• [EXERCISE]
Check every line of the data and copy the ones where "Right" appears.

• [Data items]
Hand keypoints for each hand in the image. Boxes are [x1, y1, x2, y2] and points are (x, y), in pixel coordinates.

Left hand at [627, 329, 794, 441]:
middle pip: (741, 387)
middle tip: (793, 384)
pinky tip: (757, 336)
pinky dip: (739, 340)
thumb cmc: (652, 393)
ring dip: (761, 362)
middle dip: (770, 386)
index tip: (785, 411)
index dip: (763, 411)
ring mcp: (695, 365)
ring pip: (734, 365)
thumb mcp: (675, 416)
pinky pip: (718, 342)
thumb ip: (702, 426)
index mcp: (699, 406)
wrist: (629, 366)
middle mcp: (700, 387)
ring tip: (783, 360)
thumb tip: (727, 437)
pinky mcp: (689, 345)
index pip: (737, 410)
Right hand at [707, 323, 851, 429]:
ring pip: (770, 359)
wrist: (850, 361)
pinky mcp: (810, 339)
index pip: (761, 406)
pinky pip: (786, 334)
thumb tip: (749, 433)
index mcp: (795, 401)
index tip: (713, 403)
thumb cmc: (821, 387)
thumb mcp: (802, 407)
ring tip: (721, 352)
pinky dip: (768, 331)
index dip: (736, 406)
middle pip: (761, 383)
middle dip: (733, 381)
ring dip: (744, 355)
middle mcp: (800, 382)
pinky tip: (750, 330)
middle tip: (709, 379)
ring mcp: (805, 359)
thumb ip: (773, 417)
==
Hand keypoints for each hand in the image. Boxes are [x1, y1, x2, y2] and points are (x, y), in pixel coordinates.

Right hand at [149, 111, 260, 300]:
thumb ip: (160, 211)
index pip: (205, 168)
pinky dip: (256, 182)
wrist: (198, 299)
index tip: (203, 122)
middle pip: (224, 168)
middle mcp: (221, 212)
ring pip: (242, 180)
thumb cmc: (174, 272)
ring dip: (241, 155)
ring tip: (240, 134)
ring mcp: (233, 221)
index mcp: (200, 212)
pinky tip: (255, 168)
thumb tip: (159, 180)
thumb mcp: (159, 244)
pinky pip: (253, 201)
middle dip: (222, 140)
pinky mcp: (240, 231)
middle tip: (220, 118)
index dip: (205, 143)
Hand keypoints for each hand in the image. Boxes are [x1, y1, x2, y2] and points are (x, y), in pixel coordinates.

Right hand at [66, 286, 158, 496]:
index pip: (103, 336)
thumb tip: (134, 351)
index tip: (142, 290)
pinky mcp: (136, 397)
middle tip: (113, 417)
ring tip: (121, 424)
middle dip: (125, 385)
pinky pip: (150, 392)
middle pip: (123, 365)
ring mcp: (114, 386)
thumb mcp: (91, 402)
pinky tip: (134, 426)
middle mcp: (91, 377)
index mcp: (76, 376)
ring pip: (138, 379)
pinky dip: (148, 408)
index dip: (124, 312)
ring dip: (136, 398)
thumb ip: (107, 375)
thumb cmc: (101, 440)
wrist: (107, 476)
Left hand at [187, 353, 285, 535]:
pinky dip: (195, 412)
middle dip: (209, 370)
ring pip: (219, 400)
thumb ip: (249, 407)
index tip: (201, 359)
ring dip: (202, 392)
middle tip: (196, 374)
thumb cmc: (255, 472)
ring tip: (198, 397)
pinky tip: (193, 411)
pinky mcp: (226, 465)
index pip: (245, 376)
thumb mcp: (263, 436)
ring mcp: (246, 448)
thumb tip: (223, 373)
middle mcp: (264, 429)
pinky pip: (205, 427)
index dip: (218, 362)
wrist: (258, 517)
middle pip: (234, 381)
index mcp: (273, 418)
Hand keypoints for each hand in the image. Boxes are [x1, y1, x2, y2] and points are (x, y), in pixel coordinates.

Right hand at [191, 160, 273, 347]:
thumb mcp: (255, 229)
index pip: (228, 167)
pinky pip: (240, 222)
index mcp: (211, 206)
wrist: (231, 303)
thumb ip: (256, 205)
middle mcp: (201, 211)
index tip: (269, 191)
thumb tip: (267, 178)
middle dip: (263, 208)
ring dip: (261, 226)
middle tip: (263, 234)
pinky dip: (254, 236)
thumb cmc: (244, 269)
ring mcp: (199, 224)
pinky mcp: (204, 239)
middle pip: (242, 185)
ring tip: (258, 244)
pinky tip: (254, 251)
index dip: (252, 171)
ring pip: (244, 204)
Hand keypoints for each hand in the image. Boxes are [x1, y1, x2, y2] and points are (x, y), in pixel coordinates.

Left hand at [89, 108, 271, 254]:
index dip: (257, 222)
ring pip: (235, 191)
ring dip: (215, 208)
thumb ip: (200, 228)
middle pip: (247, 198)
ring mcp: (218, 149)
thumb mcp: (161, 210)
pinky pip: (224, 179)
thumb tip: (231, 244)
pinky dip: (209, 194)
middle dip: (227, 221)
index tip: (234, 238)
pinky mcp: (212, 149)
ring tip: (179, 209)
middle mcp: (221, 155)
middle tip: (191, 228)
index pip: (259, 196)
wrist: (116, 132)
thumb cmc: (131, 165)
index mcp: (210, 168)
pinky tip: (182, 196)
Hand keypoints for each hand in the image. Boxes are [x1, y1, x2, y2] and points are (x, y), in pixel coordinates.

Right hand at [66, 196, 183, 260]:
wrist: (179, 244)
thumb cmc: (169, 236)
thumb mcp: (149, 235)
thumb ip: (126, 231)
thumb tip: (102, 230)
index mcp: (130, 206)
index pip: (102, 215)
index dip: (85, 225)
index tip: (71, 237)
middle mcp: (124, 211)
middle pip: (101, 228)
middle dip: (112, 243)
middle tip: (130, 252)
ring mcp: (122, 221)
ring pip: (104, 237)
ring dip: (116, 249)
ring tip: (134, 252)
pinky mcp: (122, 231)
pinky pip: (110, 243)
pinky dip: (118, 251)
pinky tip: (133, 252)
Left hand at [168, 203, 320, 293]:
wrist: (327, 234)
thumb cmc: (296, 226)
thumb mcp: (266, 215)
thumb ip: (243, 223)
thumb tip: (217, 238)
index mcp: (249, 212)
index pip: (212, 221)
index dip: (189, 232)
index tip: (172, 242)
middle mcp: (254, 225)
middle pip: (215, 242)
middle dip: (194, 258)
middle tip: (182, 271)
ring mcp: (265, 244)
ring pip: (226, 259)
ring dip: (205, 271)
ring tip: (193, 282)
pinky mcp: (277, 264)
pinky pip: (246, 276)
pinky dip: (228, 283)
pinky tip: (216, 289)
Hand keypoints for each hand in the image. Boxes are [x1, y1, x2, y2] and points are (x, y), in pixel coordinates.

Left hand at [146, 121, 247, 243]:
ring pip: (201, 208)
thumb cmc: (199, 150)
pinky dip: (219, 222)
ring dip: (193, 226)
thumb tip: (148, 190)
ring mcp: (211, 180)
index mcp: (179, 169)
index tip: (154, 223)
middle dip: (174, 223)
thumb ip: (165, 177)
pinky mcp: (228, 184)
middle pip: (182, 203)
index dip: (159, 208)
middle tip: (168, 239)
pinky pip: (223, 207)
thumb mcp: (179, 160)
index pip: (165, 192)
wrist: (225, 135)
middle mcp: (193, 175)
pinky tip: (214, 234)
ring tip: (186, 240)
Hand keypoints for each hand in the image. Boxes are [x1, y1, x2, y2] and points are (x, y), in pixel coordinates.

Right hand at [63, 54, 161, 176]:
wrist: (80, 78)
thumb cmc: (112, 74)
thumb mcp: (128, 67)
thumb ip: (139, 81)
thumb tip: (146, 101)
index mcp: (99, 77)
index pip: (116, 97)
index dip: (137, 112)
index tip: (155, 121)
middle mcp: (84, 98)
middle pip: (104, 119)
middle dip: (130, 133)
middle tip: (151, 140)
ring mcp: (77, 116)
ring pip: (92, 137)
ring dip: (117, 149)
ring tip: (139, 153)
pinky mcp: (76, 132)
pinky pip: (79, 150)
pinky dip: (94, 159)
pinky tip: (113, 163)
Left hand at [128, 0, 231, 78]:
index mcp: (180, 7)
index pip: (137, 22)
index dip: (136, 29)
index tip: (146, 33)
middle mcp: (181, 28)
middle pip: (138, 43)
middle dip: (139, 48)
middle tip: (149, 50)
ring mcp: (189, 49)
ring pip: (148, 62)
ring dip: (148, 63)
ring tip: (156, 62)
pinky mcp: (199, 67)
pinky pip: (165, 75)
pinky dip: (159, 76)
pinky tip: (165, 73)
--
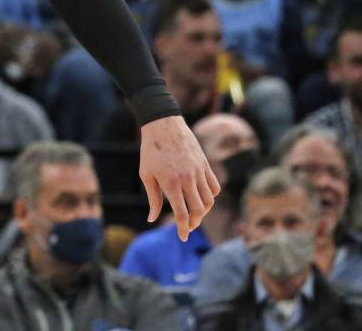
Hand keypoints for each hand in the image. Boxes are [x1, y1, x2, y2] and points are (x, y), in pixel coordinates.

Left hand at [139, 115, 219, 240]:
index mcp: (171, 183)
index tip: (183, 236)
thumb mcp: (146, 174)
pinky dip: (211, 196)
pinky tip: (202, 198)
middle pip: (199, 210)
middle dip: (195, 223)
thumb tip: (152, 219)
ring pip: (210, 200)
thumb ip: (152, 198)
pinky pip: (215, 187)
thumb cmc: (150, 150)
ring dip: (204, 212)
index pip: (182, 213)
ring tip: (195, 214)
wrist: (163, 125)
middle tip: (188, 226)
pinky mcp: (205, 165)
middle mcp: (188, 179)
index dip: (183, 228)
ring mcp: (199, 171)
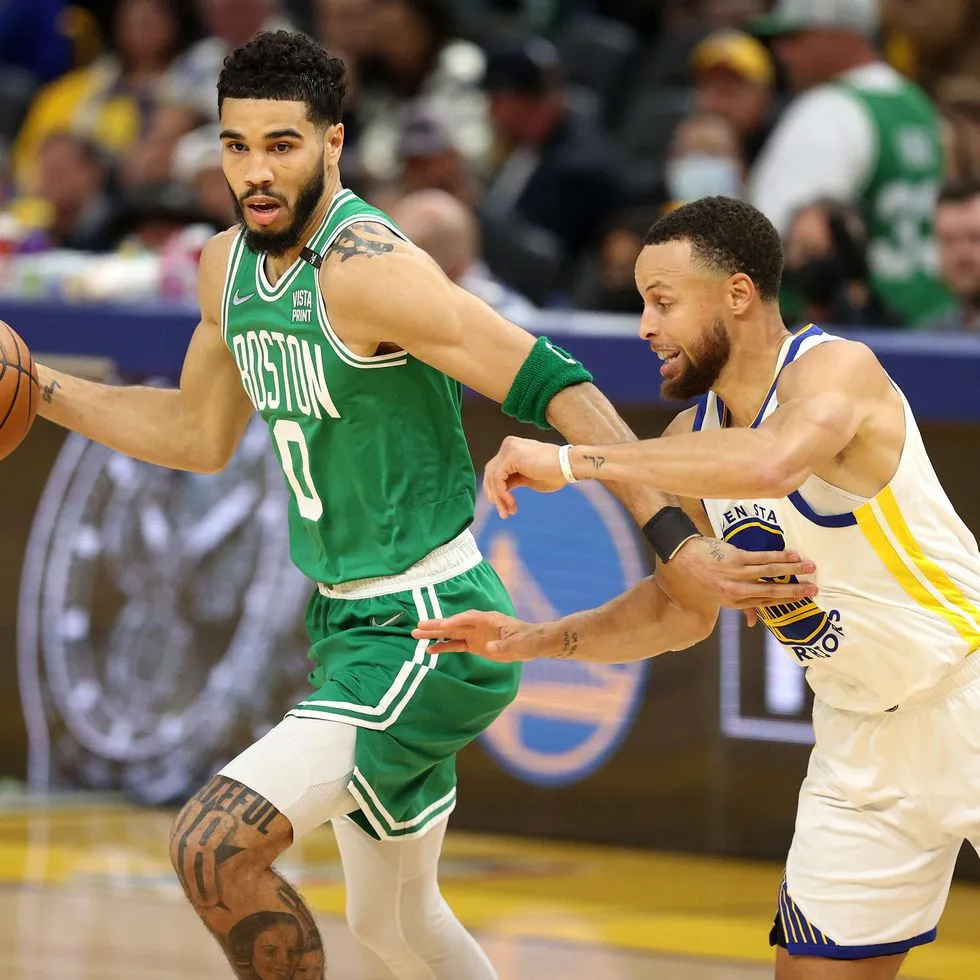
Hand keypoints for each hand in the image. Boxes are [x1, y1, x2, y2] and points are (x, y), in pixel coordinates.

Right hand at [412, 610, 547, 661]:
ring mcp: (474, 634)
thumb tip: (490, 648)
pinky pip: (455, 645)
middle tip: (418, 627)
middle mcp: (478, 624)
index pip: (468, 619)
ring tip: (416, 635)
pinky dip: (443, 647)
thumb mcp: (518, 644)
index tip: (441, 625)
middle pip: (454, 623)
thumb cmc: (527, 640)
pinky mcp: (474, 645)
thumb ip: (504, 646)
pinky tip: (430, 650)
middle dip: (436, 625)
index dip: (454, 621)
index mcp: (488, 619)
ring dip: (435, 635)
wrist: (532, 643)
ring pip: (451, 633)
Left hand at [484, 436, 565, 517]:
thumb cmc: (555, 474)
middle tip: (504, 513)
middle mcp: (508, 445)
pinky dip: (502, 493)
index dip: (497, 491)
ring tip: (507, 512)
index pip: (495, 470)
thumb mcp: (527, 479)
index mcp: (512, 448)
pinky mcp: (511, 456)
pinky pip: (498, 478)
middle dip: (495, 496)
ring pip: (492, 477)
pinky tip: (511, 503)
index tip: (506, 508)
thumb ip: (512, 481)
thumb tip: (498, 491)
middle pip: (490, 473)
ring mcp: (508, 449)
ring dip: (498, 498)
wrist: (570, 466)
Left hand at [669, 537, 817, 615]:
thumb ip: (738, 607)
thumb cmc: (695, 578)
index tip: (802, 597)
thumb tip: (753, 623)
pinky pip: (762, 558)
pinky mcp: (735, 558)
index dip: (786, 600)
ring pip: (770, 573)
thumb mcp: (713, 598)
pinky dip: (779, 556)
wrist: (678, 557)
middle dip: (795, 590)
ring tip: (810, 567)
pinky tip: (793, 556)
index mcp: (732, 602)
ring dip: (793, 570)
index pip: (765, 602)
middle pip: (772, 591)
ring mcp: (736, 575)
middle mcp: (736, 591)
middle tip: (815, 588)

• [ANSWER]
Right hand at [707, 323, 851, 429]:
Right hand at [149, 111, 260, 300]:
Right hand at [66, 286, 158, 496]:
Right hand at [191, 160, 273, 347]:
Right hand at [66, 196, 183, 260]:
Right hand at [63, 54, 161, 176]:
Right hand at [412, 610, 547, 661]:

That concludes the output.